== RECORDS PROVIDED

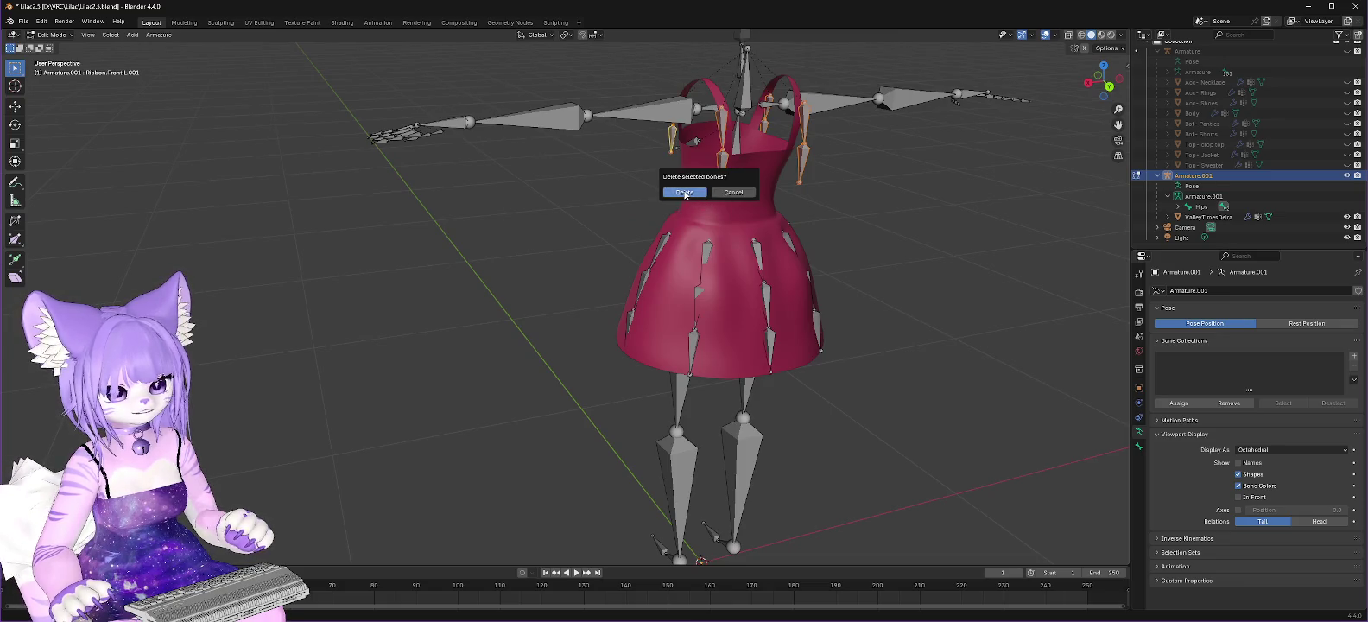
pyautogui.click(691, 193)
pyautogui.moveTo(855, 223)
pyautogui.mouseDown(button='middle')
pyautogui.moveTo(488, 212)
pyautogui.moveTo(510, 209)
pyautogui.mouseUp(button='middle')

====

# TASK
Your reply should be the full data above, copied exactly, with no pictures in it.

# SOLUTION FOR THIS EXERCISE
pyautogui.click(691, 193)
pyautogui.moveTo(855, 223)
pyautogui.mouseDown(button='middle')
pyautogui.moveTo(488, 212)
pyautogui.moveTo(510, 209)
pyautogui.mouseUp(button='middle')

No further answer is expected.